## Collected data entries
# # #
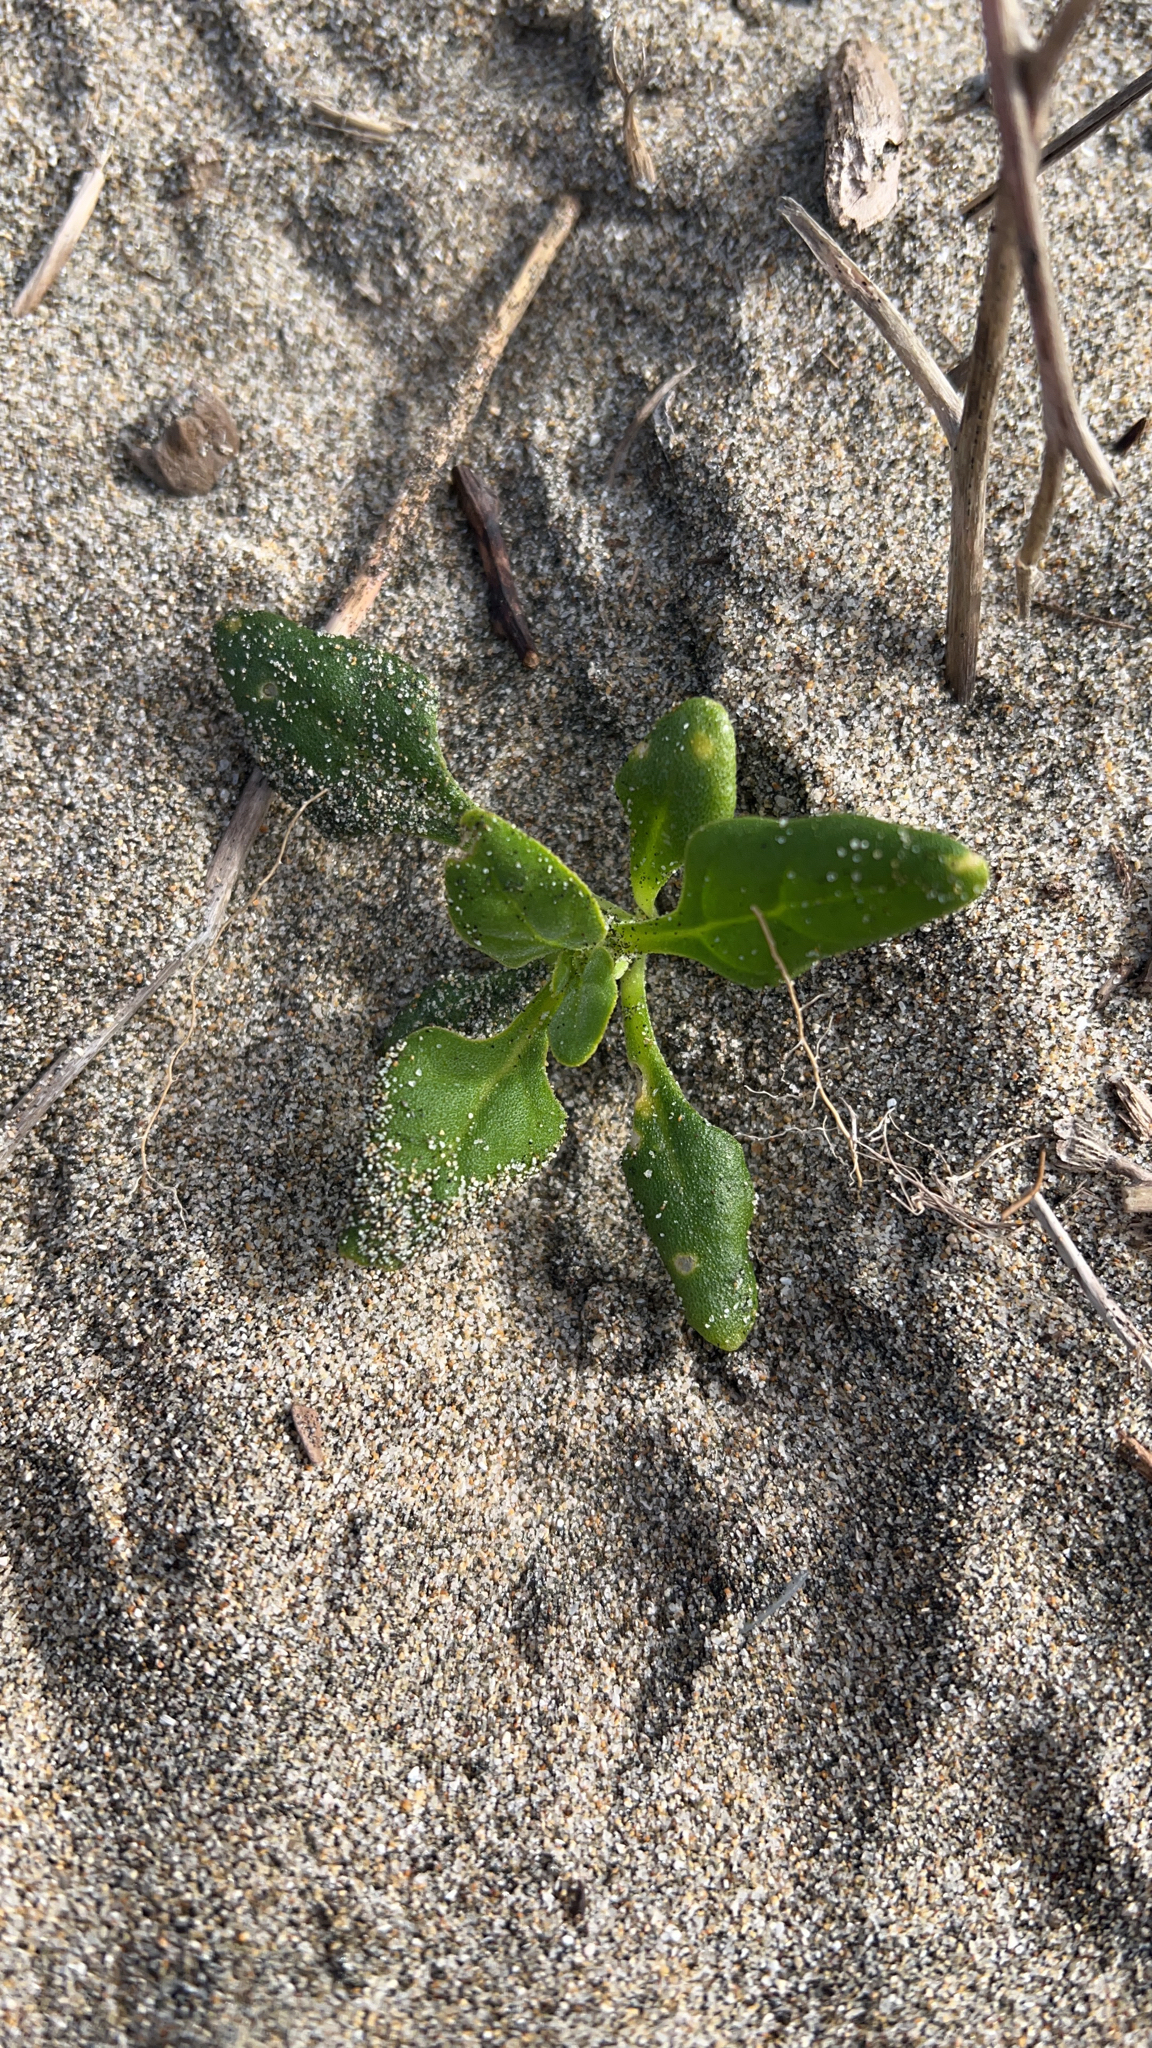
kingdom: Plantae
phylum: Tracheophyta
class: Magnoliopsida
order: Caryophyllales
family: Aizoaceae
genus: Tetragonia
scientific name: Tetragonia tetragonoides
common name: New zealand-spinach
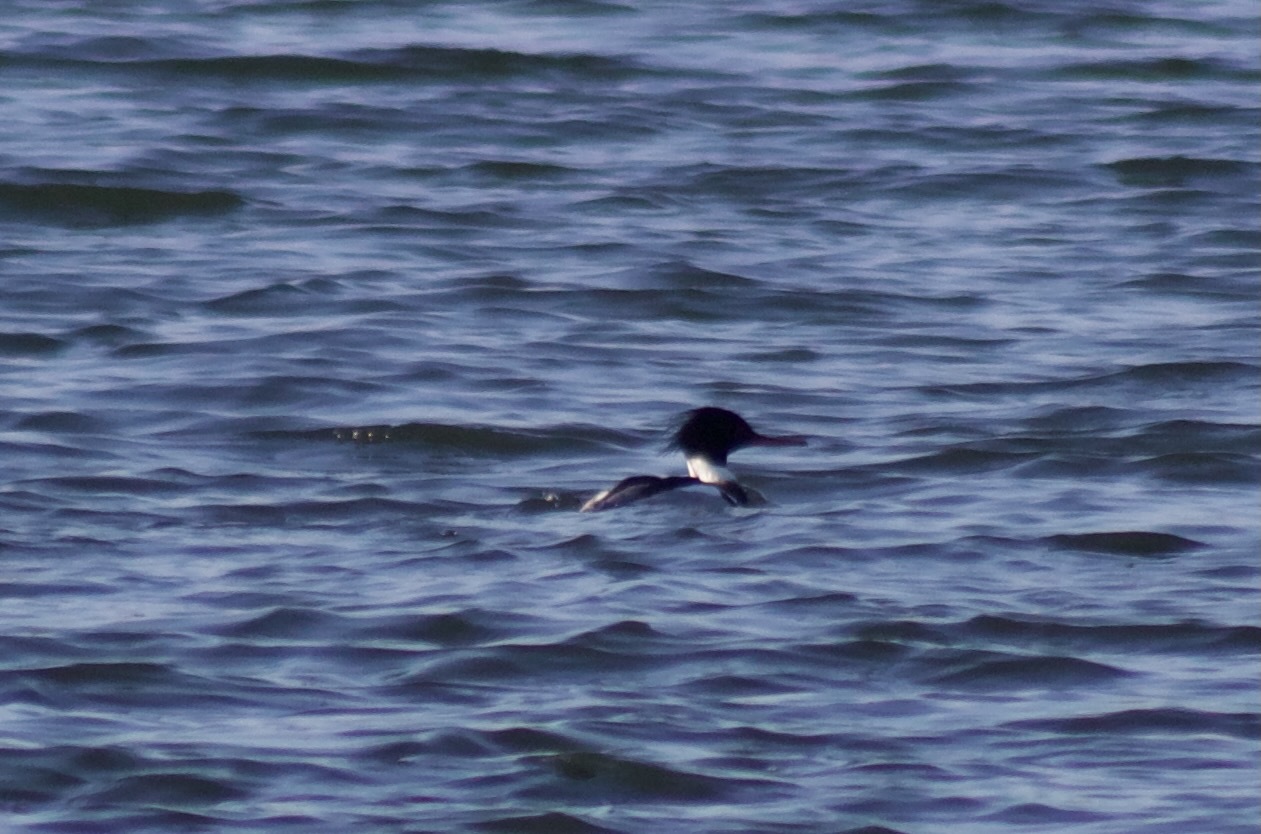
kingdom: Animalia
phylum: Chordata
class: Aves
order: Anseriformes
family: Anatidae
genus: Mergus
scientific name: Mergus serrator
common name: Red-breasted merganser
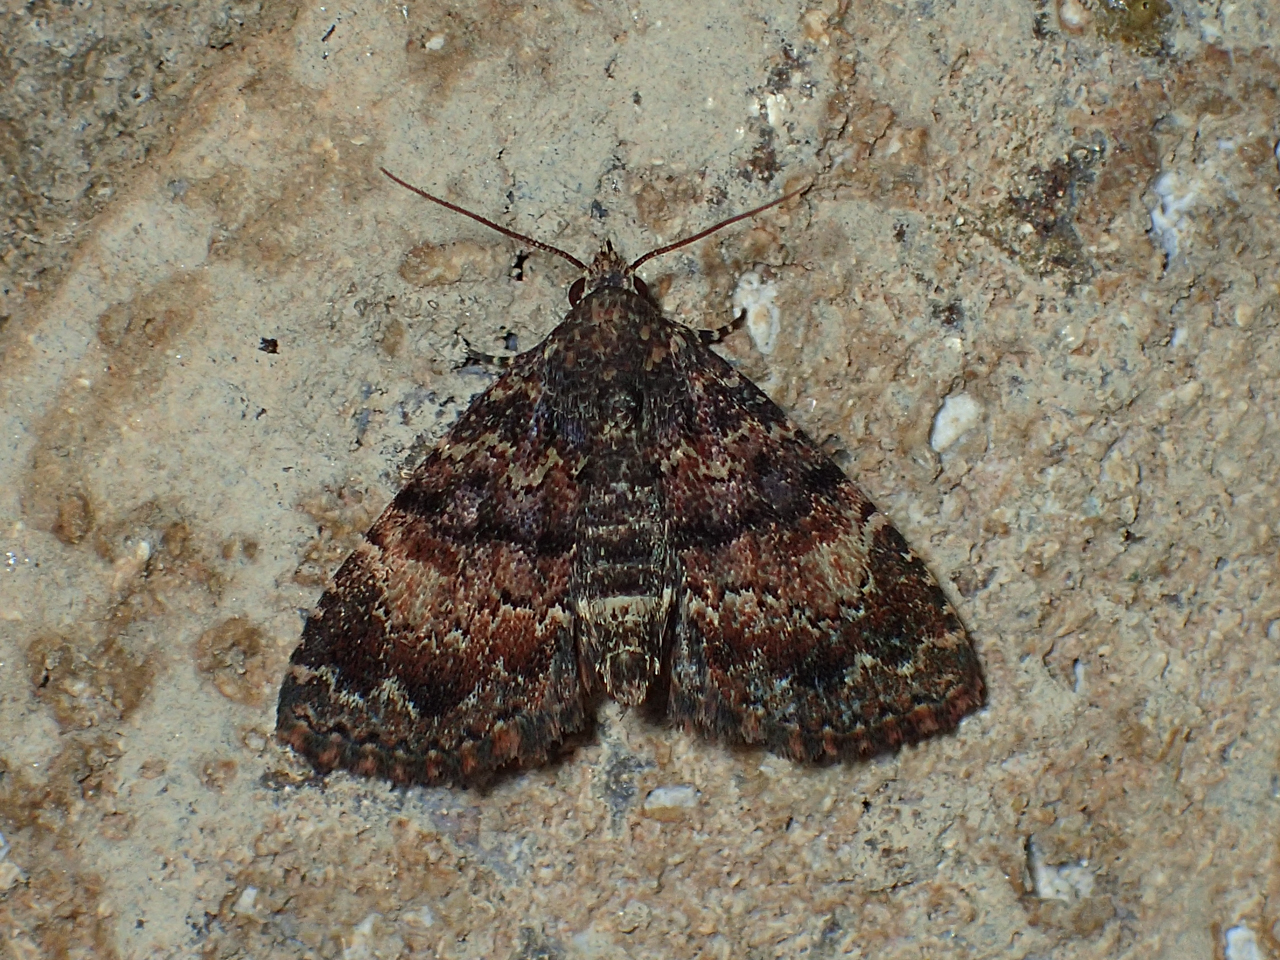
# # #
## What you need to do
Please copy out, word for word, the lines from the one with "kingdom: Animalia" through the end of the records, both ends included. Leave the pictures out.

## Reply to the task
kingdom: Animalia
phylum: Chordata
class: Aves
order: Anseriformes
family: Anatidae
genus: Mergus
scientific name: Mergus serrator
common name: Red-breasted merganser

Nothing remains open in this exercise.